To find a Penny on the street
- Molly Godat
- Sep 26, 2017
- 2 min read
Though the streets of New Orleans are admittedly tough, Penny maintained that becoming and remaining homeless was a personal decision.
The January day was warm even for New Orleans’s standards when I happened upon her street corner right outside Jackson square. At first glance, she seemed like any other homeless women: long blonde dreadlocks thrown over a shoulder, bags nestled behind her and a cardboard sign leaning against her crossed legs. It wasn’t until I drew closer that I read the sign’s message, “Home(less)-made Jewelry.”

She peaked my curiosity with just her unconventional cardboard sign, but I soon learned her curiosity-peaking abilities extended further than curbside jewelry.
The woman sat cross legged behind a tackle box that was overflowing with beads as her hands worked gingerly with a small length of wire.
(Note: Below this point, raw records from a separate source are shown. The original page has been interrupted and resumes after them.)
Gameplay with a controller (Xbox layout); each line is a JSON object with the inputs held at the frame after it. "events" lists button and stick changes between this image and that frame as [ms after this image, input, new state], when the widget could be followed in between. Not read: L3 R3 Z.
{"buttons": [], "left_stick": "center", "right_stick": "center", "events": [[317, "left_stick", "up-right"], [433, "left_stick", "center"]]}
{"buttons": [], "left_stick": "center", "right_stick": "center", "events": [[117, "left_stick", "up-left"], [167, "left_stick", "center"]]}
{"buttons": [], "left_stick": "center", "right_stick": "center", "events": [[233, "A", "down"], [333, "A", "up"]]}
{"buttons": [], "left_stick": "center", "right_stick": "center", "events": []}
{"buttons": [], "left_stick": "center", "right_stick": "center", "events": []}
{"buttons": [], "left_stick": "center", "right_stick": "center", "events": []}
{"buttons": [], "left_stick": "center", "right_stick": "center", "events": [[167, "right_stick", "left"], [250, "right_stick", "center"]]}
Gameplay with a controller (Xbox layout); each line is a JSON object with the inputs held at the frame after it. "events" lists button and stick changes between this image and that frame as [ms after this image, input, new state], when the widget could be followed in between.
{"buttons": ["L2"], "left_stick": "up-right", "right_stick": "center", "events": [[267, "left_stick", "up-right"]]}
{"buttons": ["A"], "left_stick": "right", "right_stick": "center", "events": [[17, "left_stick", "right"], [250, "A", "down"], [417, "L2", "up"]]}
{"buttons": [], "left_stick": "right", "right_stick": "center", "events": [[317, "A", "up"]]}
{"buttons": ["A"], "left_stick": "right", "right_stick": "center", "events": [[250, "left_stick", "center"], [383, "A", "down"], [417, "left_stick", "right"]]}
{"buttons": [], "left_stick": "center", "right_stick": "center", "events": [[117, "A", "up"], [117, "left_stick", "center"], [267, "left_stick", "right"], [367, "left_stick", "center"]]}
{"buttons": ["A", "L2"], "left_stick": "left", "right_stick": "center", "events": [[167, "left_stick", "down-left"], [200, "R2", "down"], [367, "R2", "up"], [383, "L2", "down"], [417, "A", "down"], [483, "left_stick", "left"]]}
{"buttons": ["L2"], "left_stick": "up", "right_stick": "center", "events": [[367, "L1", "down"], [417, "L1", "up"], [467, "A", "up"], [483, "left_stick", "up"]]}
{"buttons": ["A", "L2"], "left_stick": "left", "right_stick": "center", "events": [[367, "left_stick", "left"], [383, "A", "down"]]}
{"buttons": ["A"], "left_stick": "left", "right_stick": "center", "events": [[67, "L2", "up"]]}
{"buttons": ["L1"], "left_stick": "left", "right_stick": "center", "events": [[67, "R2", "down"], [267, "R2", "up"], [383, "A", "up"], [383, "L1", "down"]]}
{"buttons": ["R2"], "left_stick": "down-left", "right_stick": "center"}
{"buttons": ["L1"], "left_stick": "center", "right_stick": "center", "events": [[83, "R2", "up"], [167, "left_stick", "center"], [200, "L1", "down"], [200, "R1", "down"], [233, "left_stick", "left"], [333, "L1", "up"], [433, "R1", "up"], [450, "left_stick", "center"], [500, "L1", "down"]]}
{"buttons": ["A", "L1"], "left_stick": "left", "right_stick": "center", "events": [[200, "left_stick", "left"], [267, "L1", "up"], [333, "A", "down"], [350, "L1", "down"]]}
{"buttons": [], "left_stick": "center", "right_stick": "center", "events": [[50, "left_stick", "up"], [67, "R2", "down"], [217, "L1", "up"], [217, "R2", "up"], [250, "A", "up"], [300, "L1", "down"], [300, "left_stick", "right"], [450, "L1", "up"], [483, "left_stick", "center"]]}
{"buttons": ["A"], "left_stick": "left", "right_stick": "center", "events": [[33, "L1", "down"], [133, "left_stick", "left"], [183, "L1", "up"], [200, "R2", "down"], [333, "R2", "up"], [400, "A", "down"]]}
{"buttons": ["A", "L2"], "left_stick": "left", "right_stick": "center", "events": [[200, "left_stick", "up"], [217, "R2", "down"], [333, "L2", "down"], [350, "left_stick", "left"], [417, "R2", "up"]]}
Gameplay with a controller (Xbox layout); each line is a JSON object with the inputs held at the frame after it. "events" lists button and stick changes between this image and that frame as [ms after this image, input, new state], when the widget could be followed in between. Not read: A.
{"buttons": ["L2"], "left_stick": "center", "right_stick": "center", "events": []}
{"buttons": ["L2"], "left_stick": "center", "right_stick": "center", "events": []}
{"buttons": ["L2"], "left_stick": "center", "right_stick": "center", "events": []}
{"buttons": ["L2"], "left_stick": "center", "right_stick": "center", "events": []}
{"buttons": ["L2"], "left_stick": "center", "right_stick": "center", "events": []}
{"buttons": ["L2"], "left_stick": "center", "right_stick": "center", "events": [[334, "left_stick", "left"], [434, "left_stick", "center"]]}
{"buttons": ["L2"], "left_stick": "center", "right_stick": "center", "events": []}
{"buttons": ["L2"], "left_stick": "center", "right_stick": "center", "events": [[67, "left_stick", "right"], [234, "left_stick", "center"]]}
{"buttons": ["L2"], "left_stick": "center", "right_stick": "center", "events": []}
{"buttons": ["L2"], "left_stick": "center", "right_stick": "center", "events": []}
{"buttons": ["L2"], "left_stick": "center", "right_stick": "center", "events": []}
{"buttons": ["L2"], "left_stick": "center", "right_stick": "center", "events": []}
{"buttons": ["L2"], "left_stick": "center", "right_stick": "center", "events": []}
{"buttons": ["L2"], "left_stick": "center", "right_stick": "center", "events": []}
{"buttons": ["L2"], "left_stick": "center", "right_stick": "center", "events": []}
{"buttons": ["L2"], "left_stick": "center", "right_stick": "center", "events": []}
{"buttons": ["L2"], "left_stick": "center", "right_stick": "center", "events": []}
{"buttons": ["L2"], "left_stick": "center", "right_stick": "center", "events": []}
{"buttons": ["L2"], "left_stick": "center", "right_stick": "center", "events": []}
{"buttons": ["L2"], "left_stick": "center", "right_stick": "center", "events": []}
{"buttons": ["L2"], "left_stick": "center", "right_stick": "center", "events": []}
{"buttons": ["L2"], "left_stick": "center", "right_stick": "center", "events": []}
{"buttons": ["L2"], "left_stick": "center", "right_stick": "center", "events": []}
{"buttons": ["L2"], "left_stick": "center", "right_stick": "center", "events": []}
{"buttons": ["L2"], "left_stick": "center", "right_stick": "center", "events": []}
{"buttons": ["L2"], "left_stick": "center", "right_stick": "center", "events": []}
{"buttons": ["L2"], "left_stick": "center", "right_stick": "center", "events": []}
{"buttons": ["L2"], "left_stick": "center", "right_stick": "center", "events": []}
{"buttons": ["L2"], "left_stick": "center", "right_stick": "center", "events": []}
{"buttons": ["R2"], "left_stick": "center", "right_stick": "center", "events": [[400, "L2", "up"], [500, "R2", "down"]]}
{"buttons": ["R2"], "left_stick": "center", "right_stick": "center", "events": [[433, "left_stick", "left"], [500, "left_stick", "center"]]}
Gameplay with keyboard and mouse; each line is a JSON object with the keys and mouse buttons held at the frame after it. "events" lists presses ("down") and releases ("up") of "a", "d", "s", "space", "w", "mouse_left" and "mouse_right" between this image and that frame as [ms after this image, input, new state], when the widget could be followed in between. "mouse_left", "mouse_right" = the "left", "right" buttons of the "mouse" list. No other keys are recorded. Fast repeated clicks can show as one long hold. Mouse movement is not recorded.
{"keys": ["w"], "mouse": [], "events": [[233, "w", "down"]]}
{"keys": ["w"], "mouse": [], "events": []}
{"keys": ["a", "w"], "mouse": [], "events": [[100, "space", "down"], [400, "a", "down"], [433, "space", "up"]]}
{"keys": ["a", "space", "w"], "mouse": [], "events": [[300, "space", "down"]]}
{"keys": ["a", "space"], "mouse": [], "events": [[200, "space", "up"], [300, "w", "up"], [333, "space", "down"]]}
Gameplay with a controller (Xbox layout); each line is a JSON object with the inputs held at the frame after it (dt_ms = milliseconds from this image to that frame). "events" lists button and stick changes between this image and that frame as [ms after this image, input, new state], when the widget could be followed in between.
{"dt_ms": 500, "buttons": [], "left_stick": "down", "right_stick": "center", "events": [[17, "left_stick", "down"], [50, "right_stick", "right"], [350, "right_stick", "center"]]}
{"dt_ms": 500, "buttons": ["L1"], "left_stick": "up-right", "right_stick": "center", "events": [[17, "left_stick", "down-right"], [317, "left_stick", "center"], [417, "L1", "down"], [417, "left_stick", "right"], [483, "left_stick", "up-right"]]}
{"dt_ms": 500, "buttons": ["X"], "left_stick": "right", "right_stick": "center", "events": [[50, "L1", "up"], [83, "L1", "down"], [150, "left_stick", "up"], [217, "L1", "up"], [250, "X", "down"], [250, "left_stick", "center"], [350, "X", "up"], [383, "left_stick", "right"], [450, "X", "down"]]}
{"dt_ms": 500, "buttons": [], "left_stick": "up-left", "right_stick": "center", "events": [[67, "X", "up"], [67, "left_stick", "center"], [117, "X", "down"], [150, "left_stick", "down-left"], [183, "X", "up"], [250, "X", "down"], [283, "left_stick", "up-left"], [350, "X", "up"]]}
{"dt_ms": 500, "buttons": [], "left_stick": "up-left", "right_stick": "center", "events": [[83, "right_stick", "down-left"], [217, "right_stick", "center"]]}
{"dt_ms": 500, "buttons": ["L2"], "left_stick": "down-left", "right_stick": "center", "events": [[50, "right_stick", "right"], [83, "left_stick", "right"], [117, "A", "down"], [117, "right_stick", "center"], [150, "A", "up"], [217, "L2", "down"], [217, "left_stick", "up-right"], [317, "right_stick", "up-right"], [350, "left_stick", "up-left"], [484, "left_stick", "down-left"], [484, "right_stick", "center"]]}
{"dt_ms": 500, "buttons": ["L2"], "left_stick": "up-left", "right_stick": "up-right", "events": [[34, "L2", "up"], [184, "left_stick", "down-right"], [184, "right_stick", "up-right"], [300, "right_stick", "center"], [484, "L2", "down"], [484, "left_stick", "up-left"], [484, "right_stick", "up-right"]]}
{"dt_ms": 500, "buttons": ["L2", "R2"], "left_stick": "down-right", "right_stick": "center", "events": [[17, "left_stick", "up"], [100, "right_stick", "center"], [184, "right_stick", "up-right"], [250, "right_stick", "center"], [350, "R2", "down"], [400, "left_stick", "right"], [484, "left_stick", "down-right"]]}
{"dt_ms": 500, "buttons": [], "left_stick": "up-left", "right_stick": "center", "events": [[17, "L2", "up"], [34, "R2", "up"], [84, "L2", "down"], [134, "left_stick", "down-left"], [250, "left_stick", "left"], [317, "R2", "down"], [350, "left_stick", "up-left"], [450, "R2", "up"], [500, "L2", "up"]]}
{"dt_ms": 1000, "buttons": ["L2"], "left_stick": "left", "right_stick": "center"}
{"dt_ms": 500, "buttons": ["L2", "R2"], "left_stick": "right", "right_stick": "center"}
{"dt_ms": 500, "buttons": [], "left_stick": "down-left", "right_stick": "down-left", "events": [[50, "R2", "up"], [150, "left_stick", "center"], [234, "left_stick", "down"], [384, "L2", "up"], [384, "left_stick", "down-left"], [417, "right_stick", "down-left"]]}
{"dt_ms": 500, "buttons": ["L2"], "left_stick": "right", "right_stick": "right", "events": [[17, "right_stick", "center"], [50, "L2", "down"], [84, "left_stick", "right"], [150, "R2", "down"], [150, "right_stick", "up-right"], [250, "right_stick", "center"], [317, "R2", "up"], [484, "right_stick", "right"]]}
Her dog was groomed neatly, her clothes were worn but not ragged, and her smell was not offensive but rather surprising.
She looked up at me as I approached. Neither of us deigned to speak first, so her wiry hands gestured to the sidewalk in front of her in an invitation.
I accepted hesitantly; the sidewalks in the Big Easy aren’t known for their cleanliness. In fact, the feeling of disgust at the cool concrete beneath my thighs didn’t leave until after Penny had swept me into her story.
She had moved to New Orleans 20 years before. Back then she was fresh out of medical school, ready to get a start as a general surgeon in the Tulane Medical Center. New Orleans had drawn her in with its rich history, easy going nature, and surplus of surgery positions.
Penny told me that the stress of working with illness and death had built up more quickly than anticipated; she had come to New Orleans for its atmosphere and found herself wound too tightly in its crime and poverty.
“Crime and poverty are addictive in their own way,” Penny confessed to me as she fitted a purple bracelet around my wrist with gentle and callused fingers. “It revolts you, and yet it calls you as well.”
To escape from her denial of death, she decided to immerse herself in it instead. She stayed at Tulane for 10 years before stacking up her money in a local bank and taking to the streets; she had called this busy street corner home ever since.
“I help people more out here on the street than I ever did in Tulane…I give them stories and happiness and encouragement. That’s all we really need for life.”